Outline, explain and evaluate the regulation of the Australian financial system from 1996 to the present. IntroductionRapid changes in the Australian financial system have been witnessed from 1980s to present. The previous decade has been concluded as a time of rapid regulatory change. In March 1997; financial system Inquiry (FSI) gave its report proposing new regulatory systems for Australian financial systems. In 1998 (APRA) Australian Prudential Regulation Authority was formed. Australian Securities and Investments Commission (ASIC) took the responsibility of ensuring that consumers are protected in the financial sector. In the same year, Payment system board was formed.

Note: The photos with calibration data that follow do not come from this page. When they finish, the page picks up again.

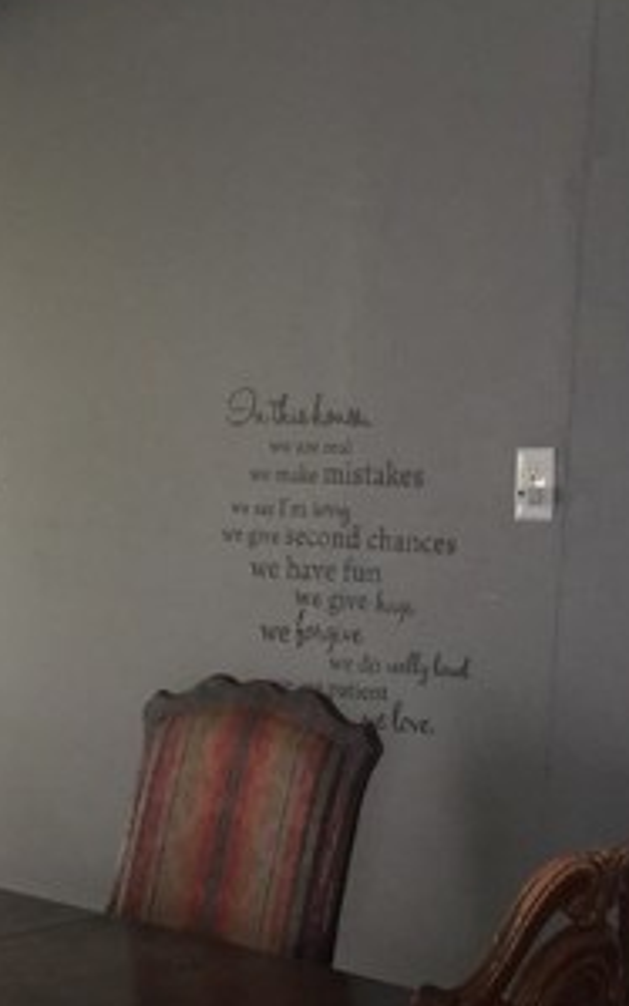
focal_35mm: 79
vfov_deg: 25.9
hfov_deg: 16.4
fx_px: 2166
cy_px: 717
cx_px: 141
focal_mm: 4.15
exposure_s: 1/30
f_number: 2.2
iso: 125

This was within the Reserve Bank of Australia (RBA) and in addition there was introduction of a fresh payment system regulation. Due to these innovations there were international and local developments in Australia. The financial sector Act 2001 began in the same year. In 2002 Financial Services Reform Act 2001 was established. This Act brought about new licensing, disclosure rules and conduct on financial intermediaries, participants and financial operators, (Bottomley, 2003). As noted from Australian Government (2007), APRA was been introduced in 2004.
This was a body which dealt with licensing for the superannuation trustees, while in 2007 to date changes which result from Basel II and which lead to prudential regulations are being introduced. These regulatory changes have affected the financial sectors abundantly. Structures of financial system usually changes regularly due to financial innovations and inventions and also as a result of changes in the regulatory framework and economic environment. These factors have led to generation of major changes and as a result this period became the most eventful in the country’s financial history.
There was deregulation which was introduced by Campbell committee as a result of elimination of controls resulting to entry of foreign banks in the country. Deregulation also resulted to new markets and new financial institutions, (Green, 1991). Financial regulation is defined as actions that control and command decisions made by individuals in order to prevent individual decision making which would foresee public interest, (Bottomley, 2003). Regulation can be imposed by a third party or may also be self imposed. In many countries government intervenes in industries or markets through administrative laws, moral suasion, laws and also taxation.
On the other hand, self regulation can be in form of codes of conducts or through industry associations. The performance and efficiency of the market is determined by the practice and design of regulatory framework. This means that market behavior will be shaped by regulatory framework. The benefits of good regulation are that it helps financial services to operate efficiently and profitably, (Hornstein, 2005). There is also confidence while carrying out businesses as companies can get loans in Australian markets at competitive rates with other world markets.
In order to increase the effectiveness and efficiency of the financial regulatory system Wallis report suggested that changes had to be made in the system. As a result of new technology, changing customer needs including economic policy reforms, the Australian financial system has resulted to new changes, (Green, 1991). Corporations and financial services commission (CFSC) has been recommended in the Australian financial system in order to take care of regulations of financial markets, corporations and also financial consumer protection. This would come in place of Australian securities commission which has been termed as inefficient and ineffective.
CFSC should be given powers by the legislature in order to be able to carry out its duties.